Grofweg zijn er twee mogelijkheden: we bepalen zélf de grenzen of Gód geeft de grenzen aan.
Binnen het eerste plaatje zijn nog weer twee varianten, die uiteindelijk op hetzelfde neerkomen, hetzij men deze paars, blauw of rood kleurt.
Er zijn er die uitgaan van de gemeenschap. Deze bepaalt dan alles en krijgt een grote vinger in de pap. Nu is het communisme echt op z'n retour, maar het socialisme is nog niet uitgestorven. De gemeenschap is dan de maat van alle dingen. Alles is van en voor de gemeenschap.
Daar breng je dan (bij tijden) je offers voor. Deze grootste gemene deler zal ook uitmaken wat goed en kwaad is. Dat kom je onder andere te weten via een referendum, waarbij de helft plus één beslist. Daar heb je je dan ook aan te houden. Dat geldt als „wet", als „normaal" en zo komen we aan de moraal, die bij tijden sterk kan wijzigen, als een meerderheid verandert van denken, door welke factoren dan ook. Vandaag is dít normaal, morgen dát. Stemmingen en enquêtes wijzen uit wat de meerderheid wil of goed vindt. Het is daarbij wel van belang hoe de vraag wordt gesteld, om echt aan een „meerderheid" te komen. Vandaar dat er nogal wat verschil is van land tot land en van tijd tot tijd over wat normaal is en de moraal uitmaakt. Je leeft dan bij wat op een moment „in" is. Terwijl het woord van God sterk beklemtoont dat de meerderheid niet zullen volgen in het kwaad. Eén is uw Meester! Vervolgens kan de enkeling heel wat beslissen. De enkele mens is immers uniek en die zal het voor het zeggen hebben. De mens is toch een zo zeldzaam verschijnsel, dat we eerbiedig hem tegemoet dienen te treden en de autonome mens uit laten spreken. We moeten hem niet in de „rede" vallen. Wat hij (op een bepaald moment) goed vindt, ís goed. Daar komt geen ander aan te pas. In wezen kun je geen wetten stellen of je moest normaal achten wat de enkele mens wil en doet. Dat moet dan de moraal worden. Ik doe waar ík zin in heb. Ikke, ikke, ikke... en de rest kan...
Vanuit de Franse revolutie wordt herhaald: geen God en geen meester. Weg met alle gezag(suitoefening). We dulden werkelijk niemand boven ons. Dat zou tekort doen aan ons mens-zijn, aan onze normale ontplooiing en onze moraal in deze tijd. Weg met alle tradities en gewoonten. De enkele mens zelf bepaalt de norm en de vorm. De individuele mens beslist, heel liberaal, voegt men er aan toe. Zo komt de vrijheid van de mens niet in gevaar en is een mens vrij in zijn doen en laten. Terwijl christenen daartegenover belijden dat God in Zijn Woord en wet bepaalt wat goed en kwaad is, wat normaal en ab-normaal is.
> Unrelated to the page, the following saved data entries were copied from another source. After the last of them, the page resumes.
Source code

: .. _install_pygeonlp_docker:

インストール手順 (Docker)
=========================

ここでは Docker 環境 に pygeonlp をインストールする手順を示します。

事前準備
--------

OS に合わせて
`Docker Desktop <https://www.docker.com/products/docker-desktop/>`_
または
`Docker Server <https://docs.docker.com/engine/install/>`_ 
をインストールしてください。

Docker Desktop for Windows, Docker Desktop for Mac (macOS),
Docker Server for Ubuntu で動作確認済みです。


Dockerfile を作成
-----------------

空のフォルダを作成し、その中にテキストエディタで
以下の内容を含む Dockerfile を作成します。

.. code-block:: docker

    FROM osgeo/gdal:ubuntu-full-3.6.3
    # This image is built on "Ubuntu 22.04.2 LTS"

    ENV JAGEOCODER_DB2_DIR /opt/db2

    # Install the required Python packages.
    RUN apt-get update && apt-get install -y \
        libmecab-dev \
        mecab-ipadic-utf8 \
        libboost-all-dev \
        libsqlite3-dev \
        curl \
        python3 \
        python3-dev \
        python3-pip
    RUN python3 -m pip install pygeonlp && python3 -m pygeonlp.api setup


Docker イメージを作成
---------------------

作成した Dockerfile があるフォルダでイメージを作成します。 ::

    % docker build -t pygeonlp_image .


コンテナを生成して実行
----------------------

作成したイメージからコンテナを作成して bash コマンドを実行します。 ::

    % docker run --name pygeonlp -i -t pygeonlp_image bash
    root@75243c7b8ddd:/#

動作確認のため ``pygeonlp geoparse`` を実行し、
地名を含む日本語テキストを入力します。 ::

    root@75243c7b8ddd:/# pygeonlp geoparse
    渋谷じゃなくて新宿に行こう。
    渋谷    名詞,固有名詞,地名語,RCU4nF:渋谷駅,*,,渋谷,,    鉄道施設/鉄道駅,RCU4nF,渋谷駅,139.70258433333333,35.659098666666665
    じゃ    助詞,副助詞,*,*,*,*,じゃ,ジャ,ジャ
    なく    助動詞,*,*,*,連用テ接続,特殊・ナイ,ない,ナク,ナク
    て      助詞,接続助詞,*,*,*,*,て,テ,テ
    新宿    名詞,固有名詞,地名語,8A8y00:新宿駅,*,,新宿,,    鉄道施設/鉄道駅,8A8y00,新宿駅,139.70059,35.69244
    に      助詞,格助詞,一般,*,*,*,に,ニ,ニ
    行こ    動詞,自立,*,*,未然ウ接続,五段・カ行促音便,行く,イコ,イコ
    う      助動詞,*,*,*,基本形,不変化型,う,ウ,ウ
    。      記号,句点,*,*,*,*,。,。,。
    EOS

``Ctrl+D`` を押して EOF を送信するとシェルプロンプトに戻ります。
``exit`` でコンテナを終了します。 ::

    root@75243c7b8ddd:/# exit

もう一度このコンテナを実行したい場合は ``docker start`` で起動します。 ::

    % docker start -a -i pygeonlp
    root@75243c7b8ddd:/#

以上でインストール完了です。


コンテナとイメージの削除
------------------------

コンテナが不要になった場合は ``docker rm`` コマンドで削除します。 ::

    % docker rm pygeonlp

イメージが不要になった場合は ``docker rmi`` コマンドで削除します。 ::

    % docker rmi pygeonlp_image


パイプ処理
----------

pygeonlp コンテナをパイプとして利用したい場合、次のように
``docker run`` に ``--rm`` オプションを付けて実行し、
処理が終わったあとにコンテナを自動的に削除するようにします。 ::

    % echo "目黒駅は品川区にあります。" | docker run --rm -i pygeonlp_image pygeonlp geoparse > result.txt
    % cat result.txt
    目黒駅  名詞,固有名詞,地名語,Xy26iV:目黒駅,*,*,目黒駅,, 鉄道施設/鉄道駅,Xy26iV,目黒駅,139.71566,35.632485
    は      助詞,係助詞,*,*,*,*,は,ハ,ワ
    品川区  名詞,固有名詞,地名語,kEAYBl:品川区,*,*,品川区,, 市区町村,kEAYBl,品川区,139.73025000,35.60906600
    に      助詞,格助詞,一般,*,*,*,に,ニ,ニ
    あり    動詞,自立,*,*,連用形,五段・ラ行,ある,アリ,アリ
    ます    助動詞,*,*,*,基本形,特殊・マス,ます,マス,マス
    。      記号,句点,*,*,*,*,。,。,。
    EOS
In Gods Woord kunnen we niet lezen dat een democratie beslist. Niet „het volk" bepaalt de wet. Ook autonomie kun je niet vanuit het Woord van God verdedigen. Want de mens is niet zichzelf ten wet. Hij beslist niet zelf, ook al is dat eeuwenlang „normaal" voor een gevallen mens. Het is echter geen paradijs-moraal! In wezen is er alleen maar ruimte voor theocratie, dat wil zeggen de erkenning dat God regeert en dat Hij Zijn wetten stelt én handhaaft.
Daarmee is aangegeven dat de Heere Koning van de wereld is en Koning van Zijn duurgekochte kerk. Hij weet wat goed is en Hij geeft dit ook aan. Alleen God is goed, zo kon Hij zeggen en daarom kan alleen God bepalen wat normaal is en moeten we het voor de moraal hogerop zoeken. Zoals we zullen zien.

Van Amstel

Dit artikel werd u aangeboden door: De Wekker

Deze tekst is geautomatiseerd gemaakt en kan nog fouten bevatten. Digibron werkt voortdurend aan correctie. Klik voor het origineel door naar de pdf. Voor opmerkingen, vragen, informatie: contact.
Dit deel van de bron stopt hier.